The chart below shows visually how this works.
Now back to hybrid vigor. Hybrid vigor is another name for the Heterosis effect. Heterosis just means that the two genes sitting on a locus are different from one another. For instance, If a dog has the black and the brindle gene on its K locus, it shows heterosis. That dog will be black because black is dominant, and will carry for brindle. Some of this dog’s offspring will be black, and some will be brindle. While this is great for gentic diversity, This is not what some show breeders want. They want a “good” stud to produce dogs just like himself. In an effort to get a dog who will only make black dogs they resort to inbreeding to get dogs who have two copies of the black gene sitting on the K locus. The problem is while they are destroying genetic diversity in the coat color the same thing is happening on other loci, allowing negative recessive traits to show themselves as previously mentioned while explaining the inheritance of disease. This leaves the poor show breeder wondering why the healthy dogs he started with are starting to produce sick offspring, as well as smaller litter sizes, smaller breed sizes and undesirable traits.

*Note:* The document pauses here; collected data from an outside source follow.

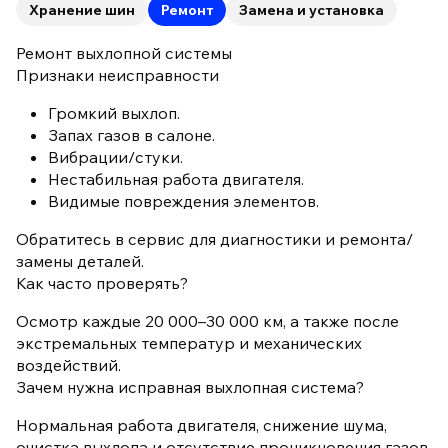
Хранение шин
Ремонт
Замена и установка
Ремонт выхлопной системы
Признаки неисправности
Громкий выхлоп.
Запах газов в салоне.
Вибрации/стуки.
Нестабильная работа двигателя.
Видимые повреждения элементов.
Обратитесь в сервис для диагностики и ремонта/
замены деталей.
Как часто проверять?
Осмотр каждые 20 000–30 000 км, а также после
экстремальных температур и механических
воздействий.
Зачем нужна исправная выхлопная система?
Нормальная работа двигателя, снижение шума,
очистка выхлопа и отсутствие проникновения газов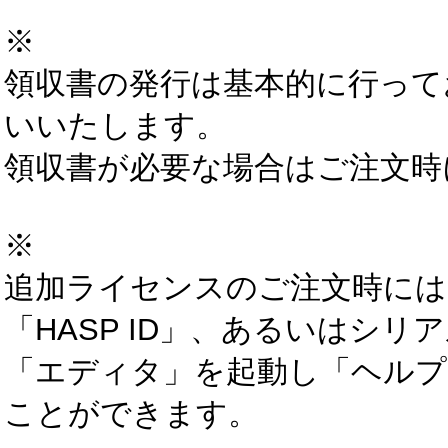
※
領収書の発行は基本的に行って
いいたします。
領収書が必要な場合はご注文時
※
追加ライセンスのご注文時には
「HASP ID」、あるいはシ
「エディタ」を起動し「ヘルプ
ことができます。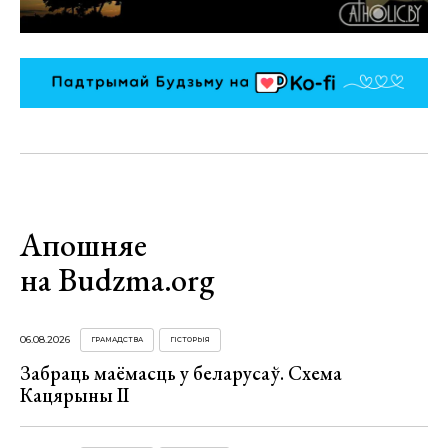
Апошняе
на Budzma.org
06.08.2026
ГРАМАДСТВА
ГІСТОРЫЯ
Забраць маёмасць у беларусаў. Схема
Кацярыны ІІ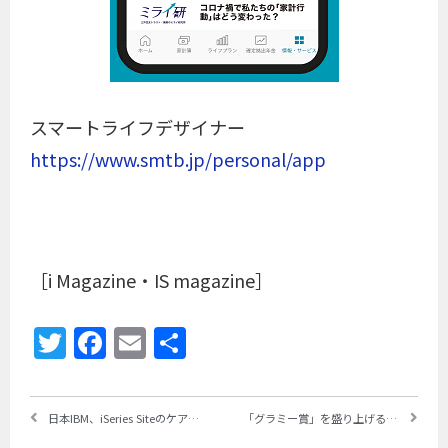
スマートライフデザイナー
https://www.smtb.jp/personal/app
［i Magazine・IS magazine］
Twitter
Facebook
Email
共
有
日本IBM、iSeries Siteのケア・サービスを2023年6月30日に終了 ～パックセンターはライセンス販売を継続し「サポートを継続できるパートナーを募る予定」
「グラミー賞」を盛り上げるユーザー体験をWatsonが提供 ～ライブ映像にインサイトをリアルタイム表示、IBMが「GRAMMY Insights with IBM Watson」を共同開発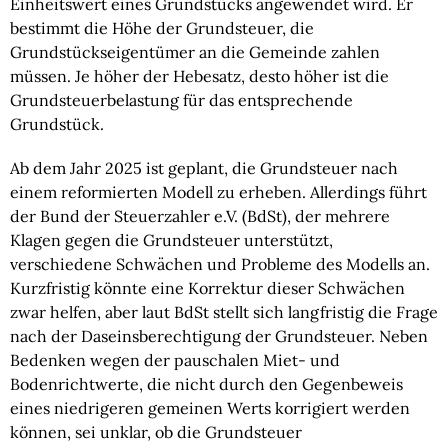
Einheitswert eines Grundstücks angewendet wird. Er
bestimmt die Höhe der Grundsteuer, die
Grundstückseigentümer an die Gemeinde zahlen
müssen. Je höher der Hebesatz, desto höher ist die
Grundsteuerbelastung für das entsprechende
Grundstück.
Ab dem Jahr 2025 ist geplant, die Grundsteuer nach
einem reformierten Modell zu erheben. Allerdings führt
der Bund der Steuerzahler e.V. (BdSt), der mehrere
Klagen gegen die Grundsteuer unterstützt,
verschiedene Schwächen und Probleme des Modells an.
Kurzfristig könnte eine Korrektur dieser Schwächen
zwar helfen, aber laut BdSt stellt sich langfristig die Frage
nach der Daseinsberechtigung der Grundsteuer. Neben
Bedenken wegen der pauschalen Miet- und
Bodenrichtwerte, die nicht durch den Gegenbeweis
eines niedrigeren gemeinen Werts korrigiert werden
können, sei unklar, ob die Grundsteuer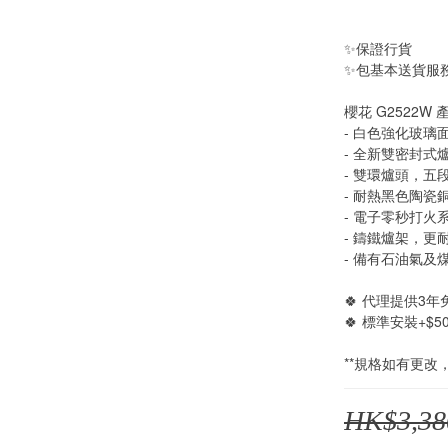
✨保證行貨
✨包基本送貨服
櫻花 G2522W 
- 白色強化玻璃
- 全新雙密封
- 雙環爐頭，五
- 耐熱黑色陶瓷
- 電子零秒打火
- 鑄鐵爐架，更
- 備有石油氣及
🍀 代理提供3年
🍀 標準安裝+$5
**規格如有更改
HK$3,38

However, when you cross two different breeds with different recessive traits, it pushes the negative recessive traits back under the dominant genes from the other breed. This is hybrid vigor. This means negative genes for allergies, joint problems, cancer, heart problems, eye problems, etc just “vanish” over time with proper breeding management. This creates a dog with less problems in their health and temperament. Hybrid dogs live longer, go to the vet less, make better mothers, produce more milk, and are more flexible in their training.